TASK DESCRIPTION ▸
If a picture appears among the records, leave it out and set down everything else exactly as it stands.
::: LISTED ENTRIES
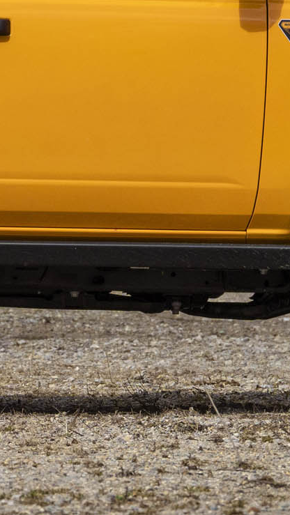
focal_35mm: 496
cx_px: -20
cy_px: -1
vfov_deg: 4.3
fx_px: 6777
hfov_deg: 2.5
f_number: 8
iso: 800
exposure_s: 1/3200
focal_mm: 108
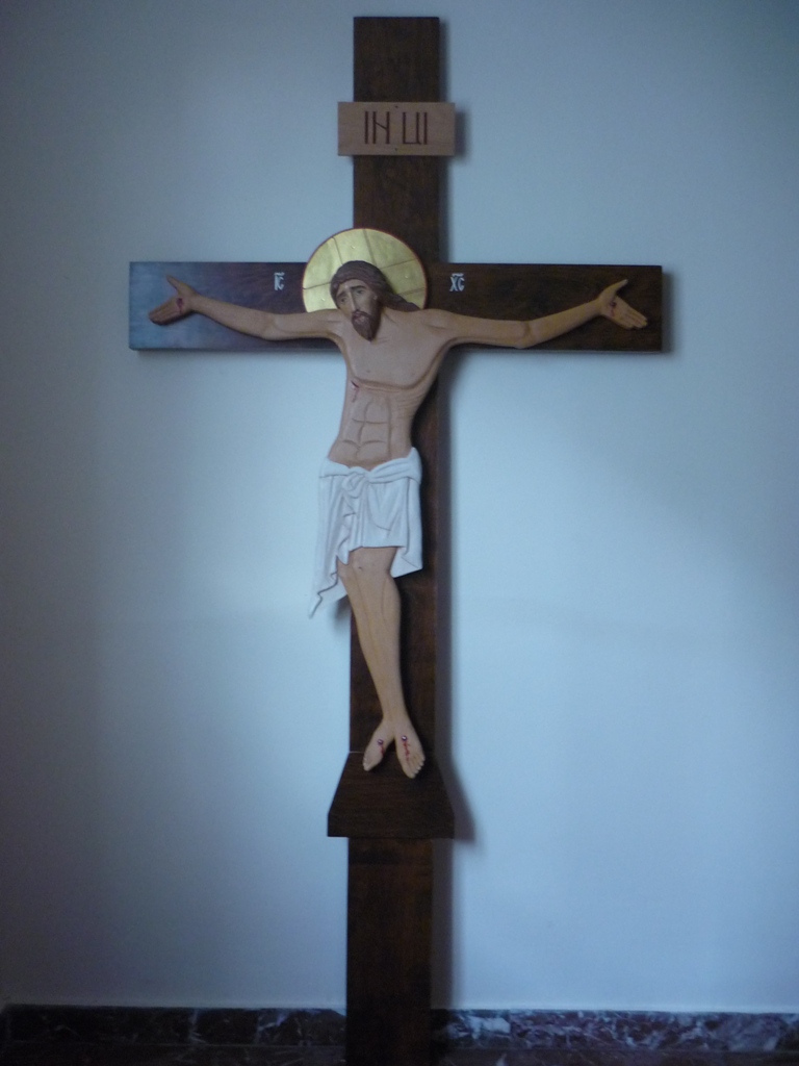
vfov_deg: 55.4
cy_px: 533
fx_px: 1016
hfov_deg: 42.9
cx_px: 400
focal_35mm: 33
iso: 320
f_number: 2.8
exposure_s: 1/30
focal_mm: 5.5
::::::
ANSWER FOR THE TASK ▸
focal_35mm: 496
cx_px: -20
cy_px: -1
vfov_deg: 4.3
fx_px: 6777
hfov_deg: 2.5
f_number: 8
iso: 800
exposure_s: 1/3200
focal_mm: 108
vfov_deg: 55.4
cy_px: 533
fx_px: 1016
hfov_deg: 42.9
cx_px: 400
focal_35mm: 33
iso: 320
f_number: 2.8
exposure_s: 1/30
focal_mm: 5.5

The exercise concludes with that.